Zoonlief is vanaf zijn geboorte al een knuffelkindje geweest. Zodra hij wakker werd stak hij altijd gelijk zijn armpjes in de lucht, gaf me de meest geweldige grijns en wilde knuffelen. Het knuffelen ging niet verloren tijdens het groeien van dreumes, via peuter en kleuter naar puber.
Na schooltijd rijden zoonlief en ik nog even snel naar de supermarkt. Dat doen we wel vaker samen. Hij helpt mij met sjouwen van de zware tas en ik grijp wat lekkers voor hem mee als dank voor het sjouwwerk. Keuvelend over wat we zouden kunnen eten die avond, lopen we op ons gemak door de supermarkt.
‘Zullen we nasi eten vanavond?’ vraag ik hem. Het blijft stil achter mij en ik kijk om. Als een oud verloren vrouwtje sta ik dus duidelijk in mezelf te mompelen en zie ik het laatste draadje van het vest van zoonlief de hoek omvliegen. Stiekem kijk ik om het hoekje. Ik had het kunnen weten; een meisje.

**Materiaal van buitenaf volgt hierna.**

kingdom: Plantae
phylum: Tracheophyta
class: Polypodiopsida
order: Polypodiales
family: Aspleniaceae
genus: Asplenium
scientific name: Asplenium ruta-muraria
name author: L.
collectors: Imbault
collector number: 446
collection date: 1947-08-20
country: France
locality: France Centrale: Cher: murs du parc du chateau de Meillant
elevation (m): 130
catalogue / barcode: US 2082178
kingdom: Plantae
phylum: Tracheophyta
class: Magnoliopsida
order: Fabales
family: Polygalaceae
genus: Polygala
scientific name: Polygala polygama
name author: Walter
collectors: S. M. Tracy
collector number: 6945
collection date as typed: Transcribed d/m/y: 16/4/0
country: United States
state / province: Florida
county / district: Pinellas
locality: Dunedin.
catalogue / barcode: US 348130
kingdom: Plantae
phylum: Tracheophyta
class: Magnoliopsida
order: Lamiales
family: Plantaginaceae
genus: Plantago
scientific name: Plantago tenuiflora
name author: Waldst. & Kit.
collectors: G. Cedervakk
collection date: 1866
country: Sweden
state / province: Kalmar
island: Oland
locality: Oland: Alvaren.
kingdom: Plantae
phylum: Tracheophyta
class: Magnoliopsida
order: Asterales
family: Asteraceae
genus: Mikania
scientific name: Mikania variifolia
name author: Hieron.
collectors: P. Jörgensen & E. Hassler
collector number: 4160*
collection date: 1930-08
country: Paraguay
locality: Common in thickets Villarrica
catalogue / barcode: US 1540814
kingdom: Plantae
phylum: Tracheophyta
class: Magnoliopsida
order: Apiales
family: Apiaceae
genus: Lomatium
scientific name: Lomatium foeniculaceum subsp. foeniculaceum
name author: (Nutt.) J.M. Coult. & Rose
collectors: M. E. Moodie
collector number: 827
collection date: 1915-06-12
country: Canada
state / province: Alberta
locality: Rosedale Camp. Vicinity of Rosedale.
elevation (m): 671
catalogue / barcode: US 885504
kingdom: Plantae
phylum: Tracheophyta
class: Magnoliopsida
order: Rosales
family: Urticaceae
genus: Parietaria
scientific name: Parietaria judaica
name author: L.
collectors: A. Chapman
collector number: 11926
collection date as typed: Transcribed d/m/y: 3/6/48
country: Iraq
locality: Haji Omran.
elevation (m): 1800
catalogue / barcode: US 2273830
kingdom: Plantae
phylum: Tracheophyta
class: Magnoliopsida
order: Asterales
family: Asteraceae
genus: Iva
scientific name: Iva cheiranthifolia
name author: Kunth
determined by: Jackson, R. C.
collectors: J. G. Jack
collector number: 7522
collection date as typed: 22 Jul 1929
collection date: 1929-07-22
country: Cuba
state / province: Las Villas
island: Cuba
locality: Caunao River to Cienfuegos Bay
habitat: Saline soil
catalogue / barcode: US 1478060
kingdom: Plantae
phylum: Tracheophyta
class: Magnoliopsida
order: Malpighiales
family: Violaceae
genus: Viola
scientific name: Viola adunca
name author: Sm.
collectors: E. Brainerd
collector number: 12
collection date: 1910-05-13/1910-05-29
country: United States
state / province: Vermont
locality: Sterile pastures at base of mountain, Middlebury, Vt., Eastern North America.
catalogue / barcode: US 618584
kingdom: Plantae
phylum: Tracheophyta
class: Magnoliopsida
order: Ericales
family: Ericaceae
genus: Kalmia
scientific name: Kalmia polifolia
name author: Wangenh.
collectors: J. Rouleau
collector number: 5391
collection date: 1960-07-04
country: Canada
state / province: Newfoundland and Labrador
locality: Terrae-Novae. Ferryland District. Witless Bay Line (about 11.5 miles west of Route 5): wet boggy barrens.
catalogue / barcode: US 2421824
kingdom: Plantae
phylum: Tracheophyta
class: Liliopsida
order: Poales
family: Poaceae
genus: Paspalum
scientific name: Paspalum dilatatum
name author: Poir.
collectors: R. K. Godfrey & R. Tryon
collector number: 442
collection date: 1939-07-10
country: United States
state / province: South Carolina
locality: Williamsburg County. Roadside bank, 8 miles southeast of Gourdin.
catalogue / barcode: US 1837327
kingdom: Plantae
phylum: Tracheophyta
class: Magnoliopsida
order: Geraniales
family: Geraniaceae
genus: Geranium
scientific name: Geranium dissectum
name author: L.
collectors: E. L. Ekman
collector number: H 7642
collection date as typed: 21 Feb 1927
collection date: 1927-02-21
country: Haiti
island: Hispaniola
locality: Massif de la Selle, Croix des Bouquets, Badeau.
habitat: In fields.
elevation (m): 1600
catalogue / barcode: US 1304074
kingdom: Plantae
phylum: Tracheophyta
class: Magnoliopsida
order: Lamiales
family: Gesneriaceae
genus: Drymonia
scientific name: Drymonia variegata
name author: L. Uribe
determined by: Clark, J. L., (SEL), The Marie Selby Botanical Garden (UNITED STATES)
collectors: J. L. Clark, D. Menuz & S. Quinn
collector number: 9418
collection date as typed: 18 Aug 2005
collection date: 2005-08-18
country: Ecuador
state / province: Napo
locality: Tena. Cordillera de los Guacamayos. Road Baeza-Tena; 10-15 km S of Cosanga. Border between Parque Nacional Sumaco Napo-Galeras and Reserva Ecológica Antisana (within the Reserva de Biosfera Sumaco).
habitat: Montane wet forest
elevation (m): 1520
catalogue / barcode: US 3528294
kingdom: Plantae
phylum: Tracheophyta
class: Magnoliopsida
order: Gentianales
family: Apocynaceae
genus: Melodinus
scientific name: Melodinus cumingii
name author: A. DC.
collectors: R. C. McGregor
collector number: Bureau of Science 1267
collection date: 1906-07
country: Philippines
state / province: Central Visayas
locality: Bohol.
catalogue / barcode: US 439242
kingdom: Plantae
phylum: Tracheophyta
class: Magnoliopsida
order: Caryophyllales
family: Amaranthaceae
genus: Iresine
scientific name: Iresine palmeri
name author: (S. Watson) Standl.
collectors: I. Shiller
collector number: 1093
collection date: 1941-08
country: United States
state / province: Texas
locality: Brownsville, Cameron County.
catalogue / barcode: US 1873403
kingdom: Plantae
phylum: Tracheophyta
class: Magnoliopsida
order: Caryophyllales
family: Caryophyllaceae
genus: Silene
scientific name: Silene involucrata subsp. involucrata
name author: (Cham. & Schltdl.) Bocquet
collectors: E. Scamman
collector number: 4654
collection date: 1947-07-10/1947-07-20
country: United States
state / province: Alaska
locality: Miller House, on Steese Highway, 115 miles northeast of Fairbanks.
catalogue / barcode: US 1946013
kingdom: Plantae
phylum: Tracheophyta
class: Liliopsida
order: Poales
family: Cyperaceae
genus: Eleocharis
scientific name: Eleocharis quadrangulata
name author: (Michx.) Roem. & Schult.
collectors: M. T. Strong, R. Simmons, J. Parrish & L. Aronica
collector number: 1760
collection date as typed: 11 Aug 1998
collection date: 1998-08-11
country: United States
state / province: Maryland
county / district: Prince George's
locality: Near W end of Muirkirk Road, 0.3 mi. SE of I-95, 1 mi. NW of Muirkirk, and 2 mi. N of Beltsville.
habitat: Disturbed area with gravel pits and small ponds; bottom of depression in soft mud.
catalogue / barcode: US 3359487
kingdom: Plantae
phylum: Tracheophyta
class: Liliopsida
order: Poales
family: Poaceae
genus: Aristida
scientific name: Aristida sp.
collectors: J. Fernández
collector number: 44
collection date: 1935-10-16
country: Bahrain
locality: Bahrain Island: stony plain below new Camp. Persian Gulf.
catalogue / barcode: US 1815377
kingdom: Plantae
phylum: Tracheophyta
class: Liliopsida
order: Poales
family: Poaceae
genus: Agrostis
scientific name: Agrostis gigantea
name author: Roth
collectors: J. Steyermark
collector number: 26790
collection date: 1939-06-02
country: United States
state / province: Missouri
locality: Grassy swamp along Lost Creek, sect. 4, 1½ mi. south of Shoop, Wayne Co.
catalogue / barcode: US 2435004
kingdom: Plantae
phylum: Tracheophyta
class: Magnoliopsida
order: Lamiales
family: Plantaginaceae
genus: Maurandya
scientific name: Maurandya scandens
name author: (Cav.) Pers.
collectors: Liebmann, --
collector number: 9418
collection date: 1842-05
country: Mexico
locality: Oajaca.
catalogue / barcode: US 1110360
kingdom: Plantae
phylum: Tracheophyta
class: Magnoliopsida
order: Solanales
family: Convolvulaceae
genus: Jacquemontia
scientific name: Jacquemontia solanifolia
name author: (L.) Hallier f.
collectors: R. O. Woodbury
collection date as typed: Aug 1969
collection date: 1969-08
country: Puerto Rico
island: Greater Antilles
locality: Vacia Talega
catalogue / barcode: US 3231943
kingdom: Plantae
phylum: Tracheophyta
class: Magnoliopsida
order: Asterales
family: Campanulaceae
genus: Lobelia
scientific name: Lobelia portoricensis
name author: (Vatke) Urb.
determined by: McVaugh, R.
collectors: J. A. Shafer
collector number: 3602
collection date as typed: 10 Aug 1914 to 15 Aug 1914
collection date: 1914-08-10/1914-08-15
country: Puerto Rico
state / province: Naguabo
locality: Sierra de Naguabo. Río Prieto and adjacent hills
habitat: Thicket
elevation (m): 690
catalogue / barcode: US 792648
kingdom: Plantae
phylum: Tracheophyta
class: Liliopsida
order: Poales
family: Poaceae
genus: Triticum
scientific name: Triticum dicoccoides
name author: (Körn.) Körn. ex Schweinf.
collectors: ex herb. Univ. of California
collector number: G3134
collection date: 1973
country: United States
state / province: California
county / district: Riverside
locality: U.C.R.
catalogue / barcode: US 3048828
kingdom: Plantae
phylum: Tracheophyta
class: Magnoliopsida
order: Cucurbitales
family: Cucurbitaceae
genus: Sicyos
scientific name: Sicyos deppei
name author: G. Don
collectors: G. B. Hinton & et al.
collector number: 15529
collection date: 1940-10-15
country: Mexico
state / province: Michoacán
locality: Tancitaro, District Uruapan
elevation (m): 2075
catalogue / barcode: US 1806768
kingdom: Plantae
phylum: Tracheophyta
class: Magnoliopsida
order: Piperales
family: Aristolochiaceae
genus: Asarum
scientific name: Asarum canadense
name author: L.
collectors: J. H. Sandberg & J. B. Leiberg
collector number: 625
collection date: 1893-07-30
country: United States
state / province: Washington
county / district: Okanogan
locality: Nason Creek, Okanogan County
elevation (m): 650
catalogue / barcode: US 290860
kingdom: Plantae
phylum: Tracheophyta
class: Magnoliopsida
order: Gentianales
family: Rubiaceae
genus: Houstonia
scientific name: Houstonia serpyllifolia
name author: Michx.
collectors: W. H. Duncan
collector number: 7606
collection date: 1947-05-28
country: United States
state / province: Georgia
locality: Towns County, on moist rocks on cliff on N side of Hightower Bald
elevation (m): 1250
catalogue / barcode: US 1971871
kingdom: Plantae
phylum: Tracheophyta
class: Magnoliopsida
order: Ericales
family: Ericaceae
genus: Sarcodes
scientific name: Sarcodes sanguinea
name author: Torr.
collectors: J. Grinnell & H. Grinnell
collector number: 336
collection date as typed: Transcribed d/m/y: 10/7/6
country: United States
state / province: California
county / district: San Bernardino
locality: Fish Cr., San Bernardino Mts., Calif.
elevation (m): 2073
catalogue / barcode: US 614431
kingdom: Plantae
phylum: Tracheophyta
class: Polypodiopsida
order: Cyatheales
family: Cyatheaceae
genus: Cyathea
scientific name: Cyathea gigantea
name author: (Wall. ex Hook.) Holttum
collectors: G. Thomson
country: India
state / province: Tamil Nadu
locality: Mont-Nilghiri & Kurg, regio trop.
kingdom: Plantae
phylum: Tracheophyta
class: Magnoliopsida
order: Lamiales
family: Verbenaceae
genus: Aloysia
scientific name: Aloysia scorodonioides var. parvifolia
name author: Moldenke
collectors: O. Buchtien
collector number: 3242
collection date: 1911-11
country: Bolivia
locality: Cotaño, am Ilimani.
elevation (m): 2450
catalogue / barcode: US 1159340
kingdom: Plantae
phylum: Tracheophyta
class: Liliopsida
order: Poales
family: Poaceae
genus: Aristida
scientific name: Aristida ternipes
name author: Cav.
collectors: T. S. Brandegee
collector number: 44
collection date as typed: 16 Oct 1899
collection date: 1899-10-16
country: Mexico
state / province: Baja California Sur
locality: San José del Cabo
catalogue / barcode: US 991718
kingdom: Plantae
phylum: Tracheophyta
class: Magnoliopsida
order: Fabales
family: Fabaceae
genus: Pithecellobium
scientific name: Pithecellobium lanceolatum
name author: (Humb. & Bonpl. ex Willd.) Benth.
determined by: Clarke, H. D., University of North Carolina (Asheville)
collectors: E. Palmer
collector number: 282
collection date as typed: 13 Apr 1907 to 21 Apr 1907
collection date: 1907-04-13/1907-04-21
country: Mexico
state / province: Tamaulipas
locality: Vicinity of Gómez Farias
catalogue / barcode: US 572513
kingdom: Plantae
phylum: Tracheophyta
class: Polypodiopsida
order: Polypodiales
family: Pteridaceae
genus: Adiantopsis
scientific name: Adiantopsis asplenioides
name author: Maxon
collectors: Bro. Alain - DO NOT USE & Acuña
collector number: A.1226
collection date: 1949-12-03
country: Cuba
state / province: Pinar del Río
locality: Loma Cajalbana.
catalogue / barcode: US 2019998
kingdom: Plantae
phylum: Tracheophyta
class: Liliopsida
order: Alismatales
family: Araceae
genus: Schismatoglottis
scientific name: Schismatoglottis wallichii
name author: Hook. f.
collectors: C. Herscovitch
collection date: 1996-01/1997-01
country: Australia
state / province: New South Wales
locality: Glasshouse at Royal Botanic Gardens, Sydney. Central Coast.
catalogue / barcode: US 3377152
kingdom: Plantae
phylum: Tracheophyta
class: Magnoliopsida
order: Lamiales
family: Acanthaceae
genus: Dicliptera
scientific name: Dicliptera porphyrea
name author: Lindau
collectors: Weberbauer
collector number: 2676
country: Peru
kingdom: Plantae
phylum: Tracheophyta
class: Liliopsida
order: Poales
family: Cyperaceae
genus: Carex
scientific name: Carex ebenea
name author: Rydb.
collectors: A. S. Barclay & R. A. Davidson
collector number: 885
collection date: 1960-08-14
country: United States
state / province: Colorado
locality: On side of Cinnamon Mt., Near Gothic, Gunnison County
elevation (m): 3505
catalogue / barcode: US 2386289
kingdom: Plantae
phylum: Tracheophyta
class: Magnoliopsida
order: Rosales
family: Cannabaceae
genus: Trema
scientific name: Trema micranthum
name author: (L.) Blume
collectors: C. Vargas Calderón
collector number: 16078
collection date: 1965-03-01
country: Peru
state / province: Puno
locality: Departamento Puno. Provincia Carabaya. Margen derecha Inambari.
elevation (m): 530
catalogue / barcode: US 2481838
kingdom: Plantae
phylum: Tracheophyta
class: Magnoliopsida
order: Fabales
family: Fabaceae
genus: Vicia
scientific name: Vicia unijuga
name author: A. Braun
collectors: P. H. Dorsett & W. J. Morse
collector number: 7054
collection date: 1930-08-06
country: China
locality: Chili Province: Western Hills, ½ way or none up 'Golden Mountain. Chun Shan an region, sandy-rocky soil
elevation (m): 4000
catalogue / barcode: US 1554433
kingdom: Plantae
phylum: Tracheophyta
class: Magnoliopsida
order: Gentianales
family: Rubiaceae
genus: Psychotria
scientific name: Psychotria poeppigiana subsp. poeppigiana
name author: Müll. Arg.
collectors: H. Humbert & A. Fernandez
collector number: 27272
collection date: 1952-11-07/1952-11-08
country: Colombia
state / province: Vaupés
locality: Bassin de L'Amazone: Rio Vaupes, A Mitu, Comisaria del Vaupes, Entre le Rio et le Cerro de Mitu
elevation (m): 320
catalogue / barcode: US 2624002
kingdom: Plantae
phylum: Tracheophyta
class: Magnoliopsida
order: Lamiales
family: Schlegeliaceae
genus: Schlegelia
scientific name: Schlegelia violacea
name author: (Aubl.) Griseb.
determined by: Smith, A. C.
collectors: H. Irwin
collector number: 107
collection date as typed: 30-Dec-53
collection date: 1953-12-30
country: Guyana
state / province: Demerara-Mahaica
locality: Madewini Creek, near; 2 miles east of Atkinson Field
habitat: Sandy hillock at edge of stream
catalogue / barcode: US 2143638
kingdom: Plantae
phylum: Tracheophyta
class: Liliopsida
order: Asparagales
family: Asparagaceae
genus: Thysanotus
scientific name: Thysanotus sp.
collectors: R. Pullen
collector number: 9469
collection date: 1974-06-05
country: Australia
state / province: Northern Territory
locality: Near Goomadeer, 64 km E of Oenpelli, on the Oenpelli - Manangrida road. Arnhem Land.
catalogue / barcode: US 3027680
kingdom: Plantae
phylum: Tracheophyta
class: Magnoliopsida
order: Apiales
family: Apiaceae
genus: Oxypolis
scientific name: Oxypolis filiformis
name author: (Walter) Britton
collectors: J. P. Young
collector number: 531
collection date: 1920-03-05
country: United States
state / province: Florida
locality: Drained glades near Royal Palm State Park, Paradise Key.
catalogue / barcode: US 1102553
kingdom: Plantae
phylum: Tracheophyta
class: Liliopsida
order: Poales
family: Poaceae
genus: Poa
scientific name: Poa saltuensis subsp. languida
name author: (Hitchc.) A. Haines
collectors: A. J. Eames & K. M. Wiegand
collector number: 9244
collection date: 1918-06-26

Weemoedig kijk ik naar het tafereeltje van opgroeiende jongetjes en meisjes. Het is een vriendinnetje van vroeger met wie hij altijd veel heeft gespeeld. Dagelijks kwamen ze bij elkaar over de vloer totdat ze naar verschillende scholen gingen. Zonder ze te storen zie ik dat ze samen doorgaan met boodschappen doen. Hij lijkt zijn oude inzichzelfmompelende moeder totaal vergeten te zijn. Een beetje weemoedig dat ook kleine jongetjes ineens groot zijn geworden ga ik ook verder met boodschappen doen.
Na het afrekenen sta ik nog even op hem te wachten want we waren toch samen gekomen. Hij belt vanuit gangpad 4. ‘Mam, ik loop wel naar huis, ga jij maar alvast.’ Great! Geditcht door mijn eigen zoon voor een jong blondje. Ik zei nog zo….
Het wordt al donker als zoonlief ook thuiskomt. Ik sta nog druk te koken en vraag of het gezellig is geweest. Hij knikt en steekt zijn armen uit. ‘Maar nu eerst een knuffel, mam!’ Stiekem schiet ik vol. Hij groeit me bijna voorbij en wordt al een hele kerel maar soms als niemand het ziet blijft ie toch nog altijd mijn kleine baby’tje.